Article 77(3) of the Constitution stipulates that the procedure for holding parliamentary elections shall be established by law. Today, such a law is the Electoral Code, which made the Law of Ukraine “On Elections of Peoples’ Deputies of Ukraine” expired in 2019. The latter, according to CPLR experts, provided for a combination of the two worst-case electoral systems in parliamentary elections: half of the Verkhovna Rada is elected by a proportional system with closed party list in the national multi-member constituency, and the other half – by a majoritarian system in single-member constituency districts.
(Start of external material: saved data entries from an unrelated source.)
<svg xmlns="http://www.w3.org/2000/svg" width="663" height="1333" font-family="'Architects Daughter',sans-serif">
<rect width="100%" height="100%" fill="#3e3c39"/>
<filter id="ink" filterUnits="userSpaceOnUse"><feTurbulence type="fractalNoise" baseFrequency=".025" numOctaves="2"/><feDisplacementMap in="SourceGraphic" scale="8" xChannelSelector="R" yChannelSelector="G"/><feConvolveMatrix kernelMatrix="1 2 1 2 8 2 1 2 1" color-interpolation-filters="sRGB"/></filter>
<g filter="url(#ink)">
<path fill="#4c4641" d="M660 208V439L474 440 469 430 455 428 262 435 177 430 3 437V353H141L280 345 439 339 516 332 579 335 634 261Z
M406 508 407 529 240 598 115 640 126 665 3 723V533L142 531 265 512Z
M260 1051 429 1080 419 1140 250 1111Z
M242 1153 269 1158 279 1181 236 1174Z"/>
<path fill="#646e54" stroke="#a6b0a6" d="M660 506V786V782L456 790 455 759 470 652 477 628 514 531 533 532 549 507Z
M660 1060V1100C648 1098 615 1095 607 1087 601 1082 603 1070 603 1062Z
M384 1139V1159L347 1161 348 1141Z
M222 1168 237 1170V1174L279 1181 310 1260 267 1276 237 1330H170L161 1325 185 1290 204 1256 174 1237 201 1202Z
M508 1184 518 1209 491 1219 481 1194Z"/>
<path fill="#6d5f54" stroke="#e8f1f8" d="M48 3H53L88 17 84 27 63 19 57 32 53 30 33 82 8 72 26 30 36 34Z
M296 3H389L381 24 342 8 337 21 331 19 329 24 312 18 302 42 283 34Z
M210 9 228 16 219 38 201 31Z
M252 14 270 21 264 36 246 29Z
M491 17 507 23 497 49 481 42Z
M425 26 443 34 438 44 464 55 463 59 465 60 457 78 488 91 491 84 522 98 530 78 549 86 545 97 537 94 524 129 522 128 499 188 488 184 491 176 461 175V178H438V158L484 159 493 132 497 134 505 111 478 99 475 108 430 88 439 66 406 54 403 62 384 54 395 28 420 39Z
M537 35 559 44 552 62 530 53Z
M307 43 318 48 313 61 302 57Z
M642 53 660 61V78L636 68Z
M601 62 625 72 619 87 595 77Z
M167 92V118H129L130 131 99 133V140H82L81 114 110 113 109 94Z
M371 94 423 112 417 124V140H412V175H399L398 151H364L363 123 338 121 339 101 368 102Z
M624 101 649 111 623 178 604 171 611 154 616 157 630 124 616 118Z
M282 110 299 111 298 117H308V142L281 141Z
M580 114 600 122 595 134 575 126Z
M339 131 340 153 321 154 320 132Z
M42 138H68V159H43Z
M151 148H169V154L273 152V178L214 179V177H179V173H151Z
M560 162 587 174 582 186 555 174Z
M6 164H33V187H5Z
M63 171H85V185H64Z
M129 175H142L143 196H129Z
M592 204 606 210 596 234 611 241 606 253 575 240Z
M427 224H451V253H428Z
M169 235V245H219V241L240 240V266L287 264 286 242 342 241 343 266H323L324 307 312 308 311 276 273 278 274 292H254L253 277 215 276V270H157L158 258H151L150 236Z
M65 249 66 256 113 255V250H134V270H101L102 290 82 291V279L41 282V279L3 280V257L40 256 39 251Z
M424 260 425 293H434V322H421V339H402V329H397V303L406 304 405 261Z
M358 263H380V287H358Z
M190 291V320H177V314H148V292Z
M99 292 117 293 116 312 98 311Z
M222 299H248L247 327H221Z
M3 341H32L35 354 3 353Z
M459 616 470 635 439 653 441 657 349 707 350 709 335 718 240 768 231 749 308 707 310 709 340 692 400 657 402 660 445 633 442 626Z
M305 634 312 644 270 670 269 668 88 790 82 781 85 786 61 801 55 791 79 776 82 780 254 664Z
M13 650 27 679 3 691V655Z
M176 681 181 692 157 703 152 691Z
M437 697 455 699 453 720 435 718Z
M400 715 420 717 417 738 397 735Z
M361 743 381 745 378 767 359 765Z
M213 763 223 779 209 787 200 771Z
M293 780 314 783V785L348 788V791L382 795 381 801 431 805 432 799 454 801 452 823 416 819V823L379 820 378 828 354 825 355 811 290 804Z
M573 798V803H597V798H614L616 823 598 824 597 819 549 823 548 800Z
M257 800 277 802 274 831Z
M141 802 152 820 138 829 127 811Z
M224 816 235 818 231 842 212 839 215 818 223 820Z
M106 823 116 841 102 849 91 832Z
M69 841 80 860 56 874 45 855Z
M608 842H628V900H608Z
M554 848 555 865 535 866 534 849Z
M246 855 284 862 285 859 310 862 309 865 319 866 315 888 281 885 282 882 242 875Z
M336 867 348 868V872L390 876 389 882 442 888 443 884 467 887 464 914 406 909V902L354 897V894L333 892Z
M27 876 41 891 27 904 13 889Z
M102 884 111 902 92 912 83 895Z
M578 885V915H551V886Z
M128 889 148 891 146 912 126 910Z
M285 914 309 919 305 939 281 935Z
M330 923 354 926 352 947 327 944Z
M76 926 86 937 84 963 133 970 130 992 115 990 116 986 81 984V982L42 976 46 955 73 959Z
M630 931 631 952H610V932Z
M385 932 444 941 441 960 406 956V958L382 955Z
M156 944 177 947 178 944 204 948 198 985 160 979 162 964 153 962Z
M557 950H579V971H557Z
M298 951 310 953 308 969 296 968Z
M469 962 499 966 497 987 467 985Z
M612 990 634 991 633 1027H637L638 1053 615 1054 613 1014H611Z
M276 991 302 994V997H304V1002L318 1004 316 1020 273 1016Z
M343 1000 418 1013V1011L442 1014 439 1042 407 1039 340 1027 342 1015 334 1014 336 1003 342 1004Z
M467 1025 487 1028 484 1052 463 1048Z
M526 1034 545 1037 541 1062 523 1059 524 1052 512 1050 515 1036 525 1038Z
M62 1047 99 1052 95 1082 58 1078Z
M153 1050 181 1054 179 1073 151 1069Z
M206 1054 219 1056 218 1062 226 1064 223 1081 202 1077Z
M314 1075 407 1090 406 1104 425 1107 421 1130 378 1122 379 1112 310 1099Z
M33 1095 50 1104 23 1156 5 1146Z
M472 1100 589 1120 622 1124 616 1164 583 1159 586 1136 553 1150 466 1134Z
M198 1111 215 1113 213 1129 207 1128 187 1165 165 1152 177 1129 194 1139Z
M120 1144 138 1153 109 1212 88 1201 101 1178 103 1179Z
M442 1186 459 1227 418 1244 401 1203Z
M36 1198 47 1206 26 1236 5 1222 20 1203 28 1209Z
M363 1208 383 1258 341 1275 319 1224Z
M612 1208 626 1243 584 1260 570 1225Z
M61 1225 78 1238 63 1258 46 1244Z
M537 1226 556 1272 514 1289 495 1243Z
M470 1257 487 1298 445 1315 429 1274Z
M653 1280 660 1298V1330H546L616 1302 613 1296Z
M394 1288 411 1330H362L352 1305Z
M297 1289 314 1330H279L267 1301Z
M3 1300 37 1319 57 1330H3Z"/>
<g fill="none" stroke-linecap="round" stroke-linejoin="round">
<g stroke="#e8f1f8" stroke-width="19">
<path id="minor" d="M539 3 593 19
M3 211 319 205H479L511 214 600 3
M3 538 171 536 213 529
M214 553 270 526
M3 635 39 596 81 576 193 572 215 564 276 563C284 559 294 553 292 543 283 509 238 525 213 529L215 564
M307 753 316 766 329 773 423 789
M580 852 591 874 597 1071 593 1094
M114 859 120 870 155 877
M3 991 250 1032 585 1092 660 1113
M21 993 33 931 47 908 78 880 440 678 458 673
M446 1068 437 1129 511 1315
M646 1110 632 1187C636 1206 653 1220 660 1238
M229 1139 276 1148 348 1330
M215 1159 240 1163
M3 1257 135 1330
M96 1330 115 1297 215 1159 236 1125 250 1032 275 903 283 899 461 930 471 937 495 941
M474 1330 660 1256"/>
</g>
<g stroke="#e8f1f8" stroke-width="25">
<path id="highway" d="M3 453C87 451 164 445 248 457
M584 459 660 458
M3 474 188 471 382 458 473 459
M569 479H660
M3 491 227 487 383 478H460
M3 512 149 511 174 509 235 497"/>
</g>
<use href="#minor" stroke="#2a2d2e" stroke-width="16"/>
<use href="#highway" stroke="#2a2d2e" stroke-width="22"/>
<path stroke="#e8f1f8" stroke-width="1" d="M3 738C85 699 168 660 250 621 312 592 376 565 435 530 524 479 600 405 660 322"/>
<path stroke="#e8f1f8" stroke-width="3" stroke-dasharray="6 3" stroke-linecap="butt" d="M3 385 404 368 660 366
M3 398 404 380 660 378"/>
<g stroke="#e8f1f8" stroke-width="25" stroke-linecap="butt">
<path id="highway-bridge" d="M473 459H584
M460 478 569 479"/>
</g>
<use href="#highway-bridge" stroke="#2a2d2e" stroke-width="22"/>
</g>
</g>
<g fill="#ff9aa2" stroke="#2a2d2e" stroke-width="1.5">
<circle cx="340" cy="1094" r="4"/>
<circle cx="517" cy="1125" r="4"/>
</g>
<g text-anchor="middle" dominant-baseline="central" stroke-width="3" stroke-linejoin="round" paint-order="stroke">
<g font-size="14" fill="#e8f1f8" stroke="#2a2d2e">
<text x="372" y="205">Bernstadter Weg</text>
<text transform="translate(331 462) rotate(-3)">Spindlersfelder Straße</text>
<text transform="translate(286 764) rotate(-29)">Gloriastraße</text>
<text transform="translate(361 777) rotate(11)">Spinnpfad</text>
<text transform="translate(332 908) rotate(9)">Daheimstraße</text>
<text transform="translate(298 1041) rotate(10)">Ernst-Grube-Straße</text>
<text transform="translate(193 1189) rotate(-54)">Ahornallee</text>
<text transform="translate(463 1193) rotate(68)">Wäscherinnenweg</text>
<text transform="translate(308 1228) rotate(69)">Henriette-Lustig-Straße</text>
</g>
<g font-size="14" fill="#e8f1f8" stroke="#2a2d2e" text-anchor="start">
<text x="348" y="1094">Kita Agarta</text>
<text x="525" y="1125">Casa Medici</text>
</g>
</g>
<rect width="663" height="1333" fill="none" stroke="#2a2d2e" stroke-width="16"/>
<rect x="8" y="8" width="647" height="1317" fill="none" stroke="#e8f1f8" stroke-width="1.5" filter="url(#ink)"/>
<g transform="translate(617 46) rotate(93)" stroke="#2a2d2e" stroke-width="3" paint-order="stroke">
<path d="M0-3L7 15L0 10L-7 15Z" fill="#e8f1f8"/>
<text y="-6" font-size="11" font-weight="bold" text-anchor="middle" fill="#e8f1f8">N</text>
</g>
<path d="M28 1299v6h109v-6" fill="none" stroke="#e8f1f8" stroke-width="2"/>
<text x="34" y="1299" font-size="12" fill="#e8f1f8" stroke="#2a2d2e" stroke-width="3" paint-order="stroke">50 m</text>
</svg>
The election of MPs using the closed party list stimulated political corruption, hampered the real party-political competition, and significantly limited the electoral will of voters. The election of deputies in single-member constituencies encouraged bribery of voters and members of election commissions and administrative pressure on opposition candidates from the part of authorities. In addition, such a combined electoral system left the Verkhovna Rada beyond the constitutional composition (450 MPs) since it is impossible to hold majoritarian system elections in the constituencies located in the temporarily occupied territory (the current composition of the Verkhovna Rada elected in 2019 consists of 423 MPs).
That is why civil society has long advocated a decision to eliminate the above problems – introducing a proportional preference-based electoral system with regional electoral lists of candidates. The first part of Article 133 of the Electoral Code provides a version of this system that should be applied for the first time in the next regular parliamentary elections in 2023 (or in the early parliamentary elections if it is a case).
It seems that the mid-term elections in single-member districts in 2020-2021 have created among the authorities a strong belief that they can win most single-member districts in the next parliamentary elections if the introduction of a proportional system under the Electoral Code is delayed. Moreover, a fundamental amending of the text of a draft law “On Amendments to the Law of Ukraine ‘On Local State Administrations’ and some other legislative acts of Ukraine on reforming the territorial organization of executive power in Ukraine” (Reg. № 4298), which deprives the head of the local state administration of the public servant status, only confirms the concern that the authorities want to use the mixed electoral system and their administrative resources to retain their power. Given this, the idea of postponing the introduction of a proportional electoral system for parliamentary elections is a harmful and politically irresponsible step that undermines confidence in Ukrainian parliamentarism, creates instability in electoral legislation, and poses potential risks to the usurpation of power.
CPLR experts see no need to delay introducing a proportional system for parliamentary elections. It is worth mentioning that in the 2020 local elections, according to the decision of the parliamentary majority ensured by the “Servant of the People” party, the proportional electoral system was applied to elections of small community councils (up to 10,000 voters), where the majority system should be applied instead. Therefore, it would be more appropriate to review the electoral system in local elections and hold the next parliamentary elections using the proportional system provided by the Electoral Code.